Cambridge-based PhoreMost said it will use its next-generation phenotypic screening platform Siteseeker to identify novel targets for Otsuka’s therapeutics discovery programmes.

Novel targets identified will be further validated and characterised by Otsuka as part of its internal development pipeline, with an initial focus on gene therapy applications of identified targets.

Siteseeker looks at different protein shapes to find functionally active peptides that can be targeted by new therapies.

The technology looks at the entire proteome – all of the proteins expressed – in a live cell environment looking for druggable targets for a chosen disease.

Financial details of the agreement were not disclosed.
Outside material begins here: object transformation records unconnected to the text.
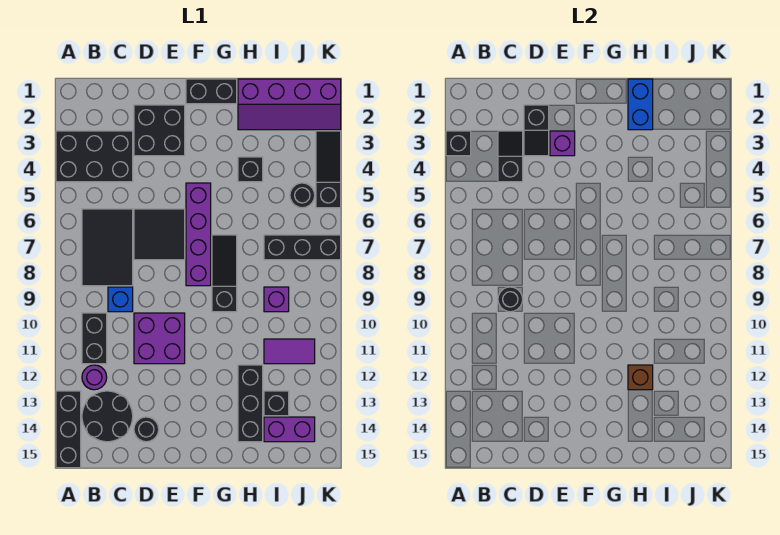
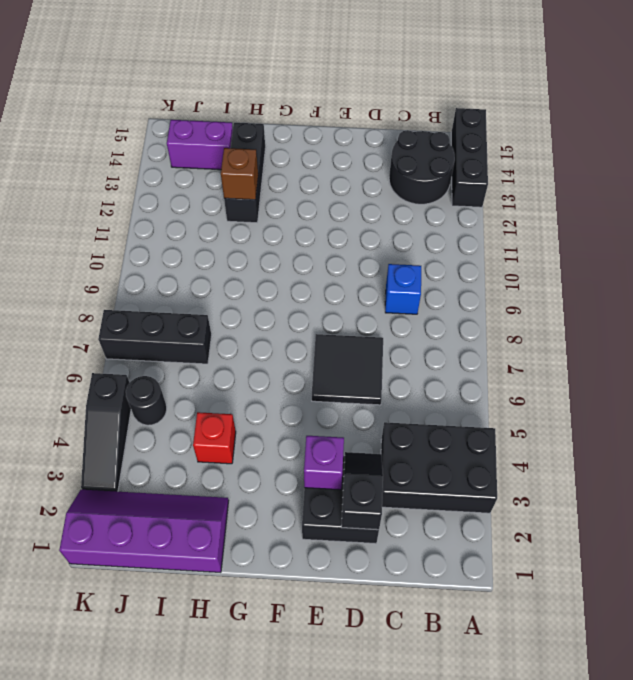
red brick H4 level 1 -> black brick H4 level 1
none -> black tile B6:C8 level 1
none -> black brick B10:B11 level 1
none -> purple round brick B12 level 1
none -> purple brick D10:E11 level 1

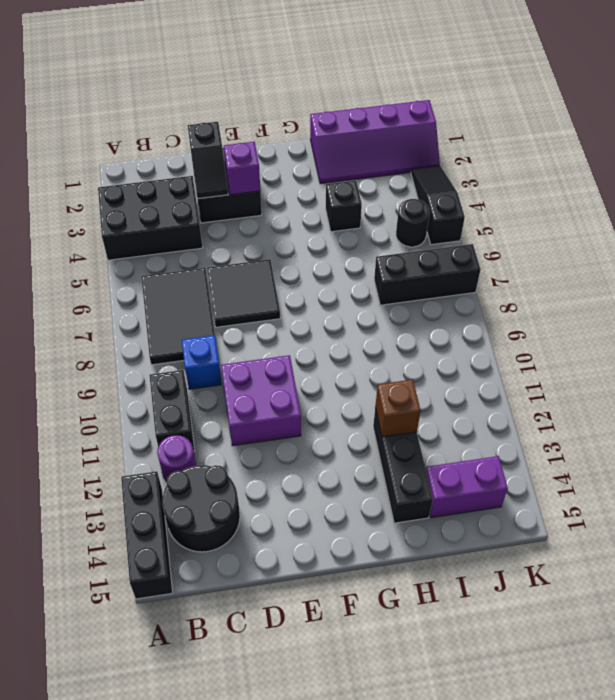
none -> black round brick D14 level 1
none -> black brick F1:G1 level 1
none -> purple brick F5:F8 level 1
none -> black slope G7:G9 level 1 top 9

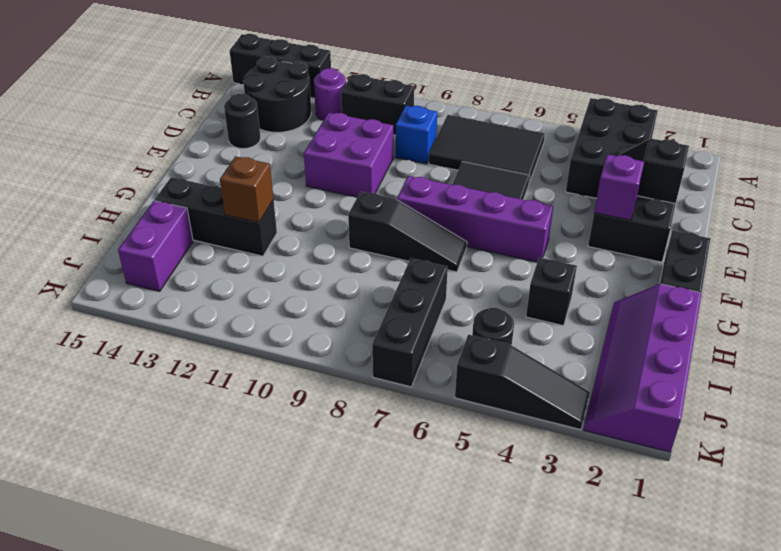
none -> purple brick I9 level 1
none -> purple tile I11:J11 level 1
none -> black brick I13 level 1
none -> black brick A3 level 2

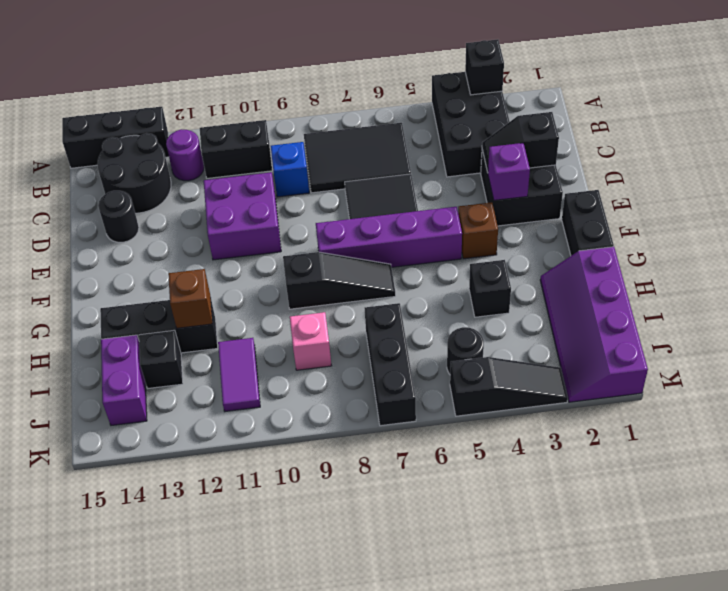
brown brick F4 level 1 -> none
pink brick I9 level 1 -> purple brick I9 level 1
none -> black slope C3:C4 level 2 top 4
none -> black round brick C9 level 2
none -> blue brick H1:H2 level 2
Dr Chris Torrance, CEO of PhoreMost, said: “This collaboration with Otsuka is further recognition of the power of the Siteseeker approach to drive the identification of novel, druggable targets.

“We are particularly excited to be exploring not only small molecule therapeutics but also gene therapy applications of our platform.”

PhoreMost was one of two UK-based companies to receive funding from the government-backed agency Innovate UK to receive funding for small molecule research.

The £1 million funding was announced in 2018, and supported PhoreMost and the immune-oncology firm NeoPhore.

The companies won the funding as part of a competition organised by Innovate UK and funded by the UK’s Biomedical Catalyst.

PhoreMost is also working with India’s Centre for Chemical Biology and Therapeutics, part of the Institute for Stem Cell Science and Regenerative Medicine (inStem).

The project began in July last year and, with funding from the Indian government, aims to create chemical tools that modulate novel classes of drug targets.

InStem is researching the genetic mechanisms of potency, differentiation and proliferation in human pluripotent cells.

It aims to examine diseases that can potentially be treated by stem cells.